*** Opening TEXT UNDER STUDY ***

Ph.D Thesis

Ph.D StudentYadlovker Doron
SubjectA Study of High Density Arrays of Ferroelectric
DepartmentDepartment of Materials Science and Engineering
Supervisor ASSOCIATE PROF. Shlomo Berger
Full Thesis textFull thesis text - English Version


The general trend of miniaturization of ferroelectric-based electronic devices had evoked an intensive study of size effects on ferroelectricity in recent years. Experimental studies have shown ferroelectric behavior in ultra-thin films having a thickness of a few nanometers. However, there are only few reports on ferroelectric behavior of nanometer-size rods and wires. Moreover, in these reports, ferroelectricity was only indirectly detected. The need for two-dimensional arrays of nanometer-size ferroelectric particles is high for future high-resolution and high-density devices such as memories, detectors, sensors and actuators.

Our main goal was to achieve a state of the art structure, in which nanometer-size single-crystal rods are present, having uniform crystallographic and polarization directions as well as high-density arrangement.

*** Closing TEXT UNDER STUDY ***
*** Opening RECORDED DATA ***

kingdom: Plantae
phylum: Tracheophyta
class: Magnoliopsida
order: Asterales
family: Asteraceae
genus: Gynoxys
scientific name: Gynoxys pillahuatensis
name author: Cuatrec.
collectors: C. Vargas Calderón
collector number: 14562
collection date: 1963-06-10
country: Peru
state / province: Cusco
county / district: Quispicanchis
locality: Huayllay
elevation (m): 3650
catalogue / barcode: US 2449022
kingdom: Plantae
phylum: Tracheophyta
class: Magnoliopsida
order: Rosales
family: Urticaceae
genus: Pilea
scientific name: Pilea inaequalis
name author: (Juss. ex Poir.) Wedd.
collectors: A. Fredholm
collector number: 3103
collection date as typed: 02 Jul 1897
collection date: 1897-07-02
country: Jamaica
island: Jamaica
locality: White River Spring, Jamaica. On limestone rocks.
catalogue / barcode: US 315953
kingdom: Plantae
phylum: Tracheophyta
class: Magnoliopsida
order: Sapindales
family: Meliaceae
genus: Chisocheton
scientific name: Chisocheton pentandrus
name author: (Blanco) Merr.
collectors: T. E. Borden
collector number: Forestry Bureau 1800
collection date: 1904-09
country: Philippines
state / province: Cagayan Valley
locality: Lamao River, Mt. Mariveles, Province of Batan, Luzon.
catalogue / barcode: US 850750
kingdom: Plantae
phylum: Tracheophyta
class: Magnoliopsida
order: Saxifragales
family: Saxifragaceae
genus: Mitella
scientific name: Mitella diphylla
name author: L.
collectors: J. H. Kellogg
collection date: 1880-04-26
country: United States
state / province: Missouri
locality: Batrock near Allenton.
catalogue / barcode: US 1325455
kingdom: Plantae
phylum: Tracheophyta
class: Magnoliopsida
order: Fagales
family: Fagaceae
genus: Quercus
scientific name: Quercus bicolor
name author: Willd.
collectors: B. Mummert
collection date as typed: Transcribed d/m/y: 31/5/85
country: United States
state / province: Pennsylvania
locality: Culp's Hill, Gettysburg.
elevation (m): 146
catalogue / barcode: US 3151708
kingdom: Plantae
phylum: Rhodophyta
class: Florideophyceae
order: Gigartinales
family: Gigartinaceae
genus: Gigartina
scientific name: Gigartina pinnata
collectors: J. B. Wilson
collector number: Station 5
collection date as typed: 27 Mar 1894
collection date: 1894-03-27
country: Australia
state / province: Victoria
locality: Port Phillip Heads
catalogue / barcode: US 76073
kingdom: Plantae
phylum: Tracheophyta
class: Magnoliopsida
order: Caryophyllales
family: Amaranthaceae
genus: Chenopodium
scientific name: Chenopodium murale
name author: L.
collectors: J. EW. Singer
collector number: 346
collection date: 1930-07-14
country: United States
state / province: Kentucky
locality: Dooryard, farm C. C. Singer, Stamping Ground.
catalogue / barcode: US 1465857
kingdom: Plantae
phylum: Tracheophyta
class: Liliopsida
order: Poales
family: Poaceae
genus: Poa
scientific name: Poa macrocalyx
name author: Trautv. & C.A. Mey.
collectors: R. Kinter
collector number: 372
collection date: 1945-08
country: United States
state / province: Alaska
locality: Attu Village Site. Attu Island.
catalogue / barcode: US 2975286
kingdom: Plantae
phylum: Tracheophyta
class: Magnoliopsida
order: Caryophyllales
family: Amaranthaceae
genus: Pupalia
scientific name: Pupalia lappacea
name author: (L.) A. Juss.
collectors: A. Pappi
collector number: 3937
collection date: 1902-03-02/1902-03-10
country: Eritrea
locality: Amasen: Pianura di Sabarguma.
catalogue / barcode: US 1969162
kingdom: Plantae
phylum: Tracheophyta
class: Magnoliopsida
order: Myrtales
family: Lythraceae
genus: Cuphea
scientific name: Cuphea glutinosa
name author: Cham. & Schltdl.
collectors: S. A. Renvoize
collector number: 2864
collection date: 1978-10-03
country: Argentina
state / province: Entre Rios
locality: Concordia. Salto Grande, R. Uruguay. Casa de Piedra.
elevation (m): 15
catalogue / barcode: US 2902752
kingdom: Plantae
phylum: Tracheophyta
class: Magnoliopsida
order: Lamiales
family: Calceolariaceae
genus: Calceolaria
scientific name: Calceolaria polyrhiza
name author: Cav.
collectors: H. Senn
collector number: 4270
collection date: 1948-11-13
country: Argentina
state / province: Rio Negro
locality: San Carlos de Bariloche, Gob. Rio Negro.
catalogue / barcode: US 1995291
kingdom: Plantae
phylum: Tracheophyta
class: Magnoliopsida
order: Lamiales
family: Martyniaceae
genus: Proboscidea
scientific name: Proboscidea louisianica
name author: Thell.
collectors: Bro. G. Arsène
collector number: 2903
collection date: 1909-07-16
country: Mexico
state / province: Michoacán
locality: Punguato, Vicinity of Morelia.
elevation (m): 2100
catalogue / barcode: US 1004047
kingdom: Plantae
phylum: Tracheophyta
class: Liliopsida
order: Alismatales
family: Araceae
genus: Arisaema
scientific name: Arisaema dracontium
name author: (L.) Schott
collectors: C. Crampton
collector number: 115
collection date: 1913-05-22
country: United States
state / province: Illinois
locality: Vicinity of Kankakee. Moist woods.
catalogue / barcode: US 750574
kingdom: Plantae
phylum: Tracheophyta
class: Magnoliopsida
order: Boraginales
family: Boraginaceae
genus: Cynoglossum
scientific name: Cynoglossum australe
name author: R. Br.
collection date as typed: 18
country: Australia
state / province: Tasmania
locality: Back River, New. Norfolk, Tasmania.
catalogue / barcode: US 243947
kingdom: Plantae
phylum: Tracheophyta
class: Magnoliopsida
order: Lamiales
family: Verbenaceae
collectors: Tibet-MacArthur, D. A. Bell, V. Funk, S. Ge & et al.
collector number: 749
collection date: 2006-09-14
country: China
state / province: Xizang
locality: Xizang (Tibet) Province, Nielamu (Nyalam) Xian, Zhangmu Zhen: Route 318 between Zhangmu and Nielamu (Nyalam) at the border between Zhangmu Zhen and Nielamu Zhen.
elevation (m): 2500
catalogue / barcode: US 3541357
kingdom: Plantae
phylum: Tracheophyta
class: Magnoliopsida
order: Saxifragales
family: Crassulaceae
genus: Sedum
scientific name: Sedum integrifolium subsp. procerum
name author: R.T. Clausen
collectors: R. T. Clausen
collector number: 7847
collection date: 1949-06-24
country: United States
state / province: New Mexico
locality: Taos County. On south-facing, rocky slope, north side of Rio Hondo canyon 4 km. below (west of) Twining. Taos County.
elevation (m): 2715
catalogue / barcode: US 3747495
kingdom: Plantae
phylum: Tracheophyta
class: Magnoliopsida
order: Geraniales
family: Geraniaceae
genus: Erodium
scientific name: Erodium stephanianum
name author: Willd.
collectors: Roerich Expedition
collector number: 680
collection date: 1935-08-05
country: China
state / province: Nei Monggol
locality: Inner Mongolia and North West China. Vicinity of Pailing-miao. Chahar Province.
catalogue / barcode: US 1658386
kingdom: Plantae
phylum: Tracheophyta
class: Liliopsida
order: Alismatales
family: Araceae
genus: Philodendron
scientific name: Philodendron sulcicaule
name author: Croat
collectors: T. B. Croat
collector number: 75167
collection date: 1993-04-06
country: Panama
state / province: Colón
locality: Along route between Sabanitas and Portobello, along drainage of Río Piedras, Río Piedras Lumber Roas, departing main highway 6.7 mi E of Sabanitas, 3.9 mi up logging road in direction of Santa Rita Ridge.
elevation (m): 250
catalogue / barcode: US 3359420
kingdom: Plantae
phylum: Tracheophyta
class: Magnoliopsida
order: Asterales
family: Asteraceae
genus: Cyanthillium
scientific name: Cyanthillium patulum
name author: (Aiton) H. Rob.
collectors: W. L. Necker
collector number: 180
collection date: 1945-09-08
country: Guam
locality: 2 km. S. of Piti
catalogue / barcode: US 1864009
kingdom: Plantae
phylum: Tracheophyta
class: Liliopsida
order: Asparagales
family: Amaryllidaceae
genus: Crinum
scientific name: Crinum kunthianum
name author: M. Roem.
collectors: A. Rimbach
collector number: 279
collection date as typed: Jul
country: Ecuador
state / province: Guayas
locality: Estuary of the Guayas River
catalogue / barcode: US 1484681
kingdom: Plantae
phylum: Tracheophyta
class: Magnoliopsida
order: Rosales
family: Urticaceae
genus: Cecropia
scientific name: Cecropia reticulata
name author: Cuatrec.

*** Closing RECORDED DATA ***

Resume the thesis abstract on nanometer-size ferroelectric rods, picking up after its final sentence.

A highly-dense and homogeneous array of nano-pores with high aspect-ratio was fabricated. Single-crystal rods were grown with preferred orientation inside the pores. In each pore a single-crystal is grown, completely filling its volume. The nucleation and growth processes are demonstrated with three ferroelectric materials.

The presence of nano-ferroelectric domains oriented along the pores is shown in Rochelle salt single-crystals which grew with the [100] direction along the pores. These crystals exhibit ferroelectric behavior having enhanced remnant polarization and higher coercive field. The ferroelectric phase is thermally stable up to the decomposition temperature of Rochelle salt, and there is no upper Curie temperature.

Potassium nitrate crystals grew with the [010] direction aligned along the pores. Field-induced Anti-ferroelectric to ferroelectric transition was observed at room temperature. Such a transition was known to occur only under large hydrostatic pressures.

Certain preferred orientation was achieved even with potassium niobate, which is almost insoluble in water.

A model for prediction of the nucleation site within a cylindrical pore with a cap-shaped bottom based on geometrical parameters of the nucleus and pore was developed. This model indicates a general preference for nucleation on the pore bottom - a necessary condition for growing a single-crystal within each pore. From pure geometrical analysis we conclude that nucleation on the bottom is always preferred. When curvature effects are taken into account, preference for nucleation on the bottom exists only under good wetting conditions.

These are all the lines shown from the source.